BEGIN
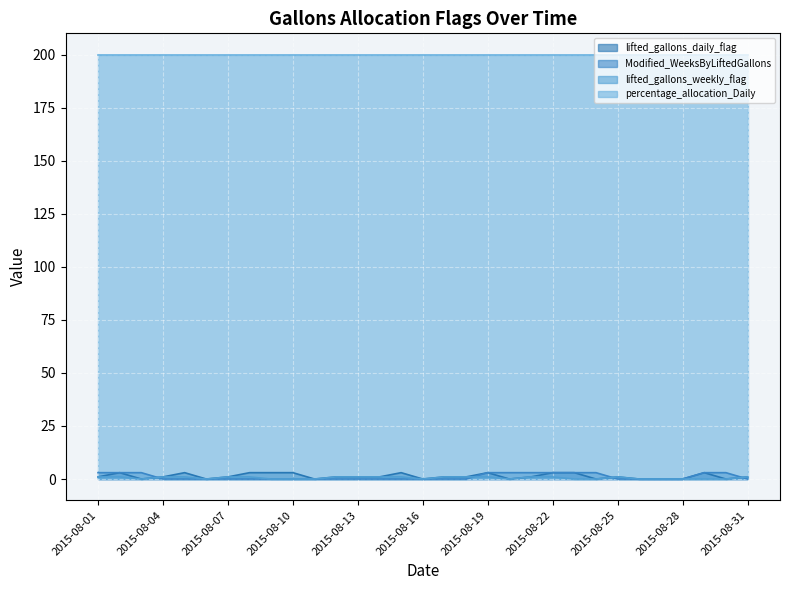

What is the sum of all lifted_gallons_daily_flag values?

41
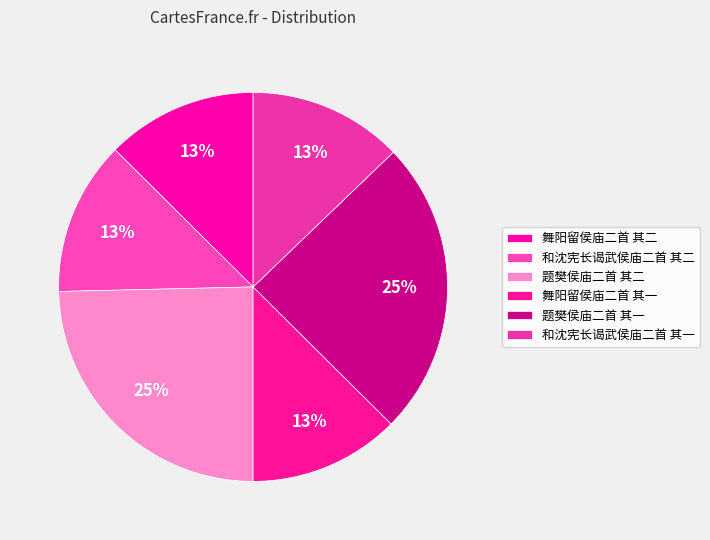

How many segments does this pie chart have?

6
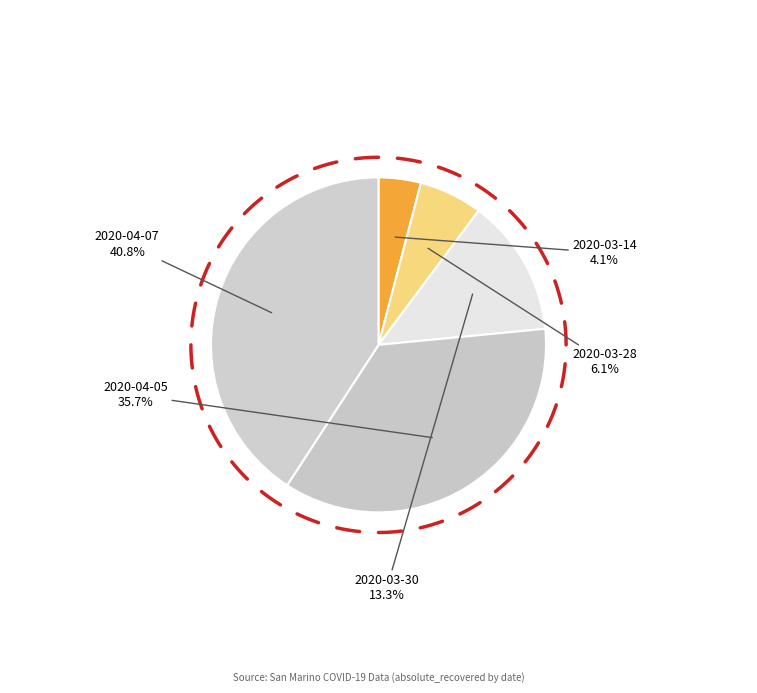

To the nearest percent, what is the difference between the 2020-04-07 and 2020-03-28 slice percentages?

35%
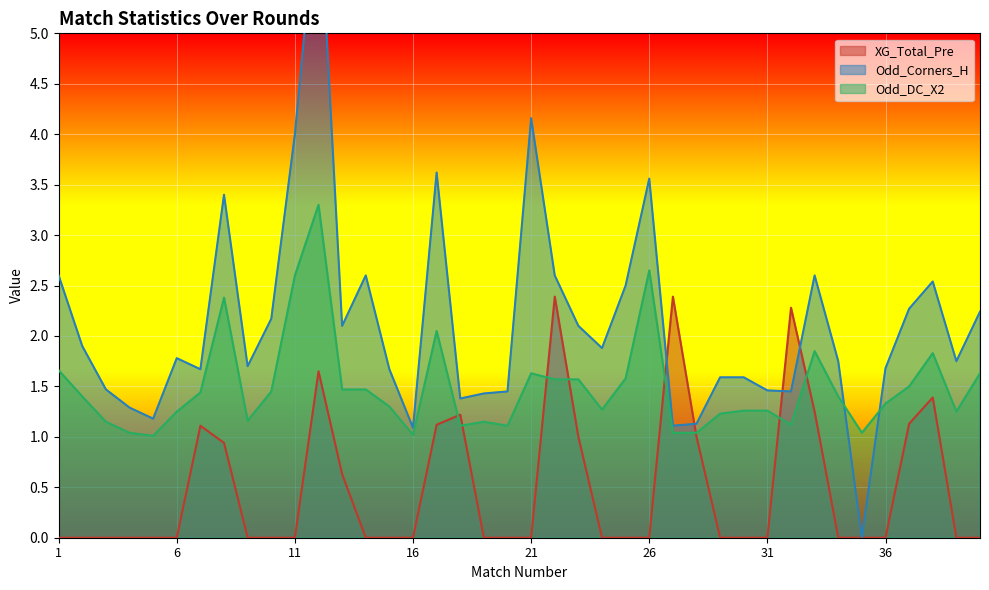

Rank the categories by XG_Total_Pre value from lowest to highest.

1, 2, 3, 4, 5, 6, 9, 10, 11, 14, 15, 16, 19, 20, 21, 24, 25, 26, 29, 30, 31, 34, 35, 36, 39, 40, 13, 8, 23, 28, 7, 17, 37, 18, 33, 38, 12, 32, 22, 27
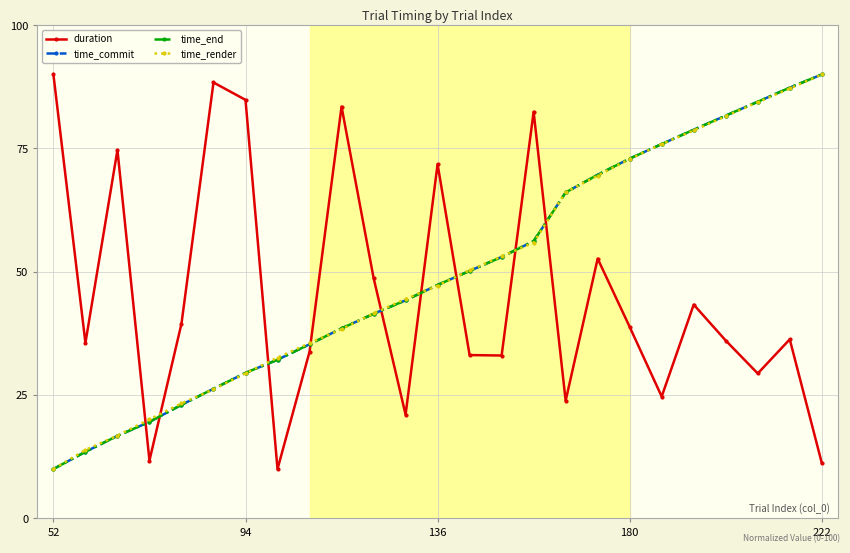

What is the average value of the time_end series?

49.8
END
BEGIN
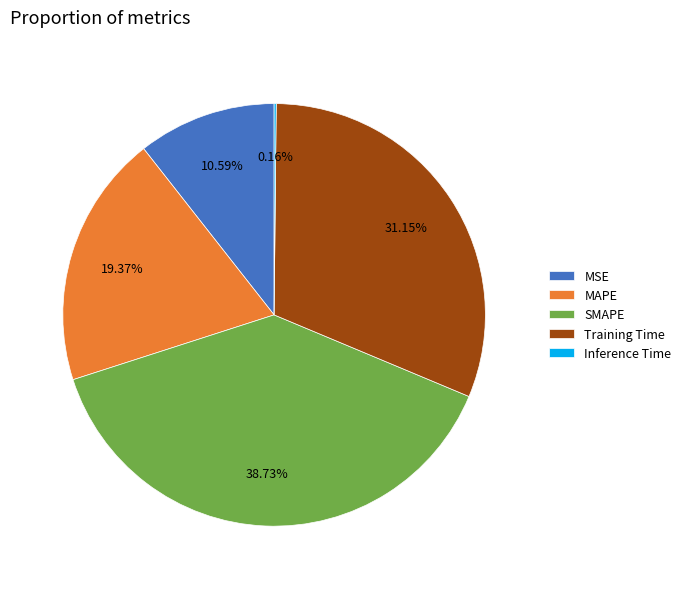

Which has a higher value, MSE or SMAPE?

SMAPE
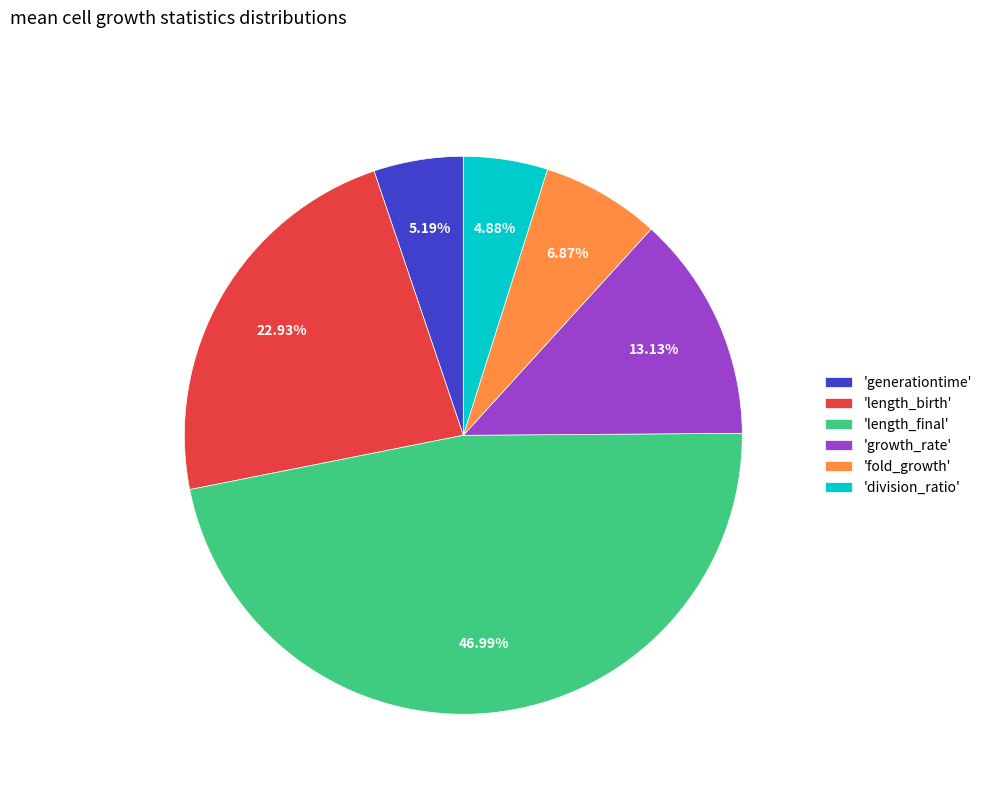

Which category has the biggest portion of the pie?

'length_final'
END
Set out everything in the data from the line containing "Rank the categories" down to the line containing "What is the average", both included, as a JSON list of strings with one string per line. Skip blank lines and omit the picture lines.

[
  "Rank the categories by XG_Total_Pre value from lowest to highest.",
  "1, 2, 3, 4, 5, 6, 9, 10, 11, 14, 15, 16, 19, 20, 21, 24, 25, 26, 29, 30, 31, 34, 35, 36, 39, 40, 13, 8, 23, 28, 7, 17, 37, 18, 33, 38, 12, 32, 22, 27",
  "What is the average value of the time_end series?"
]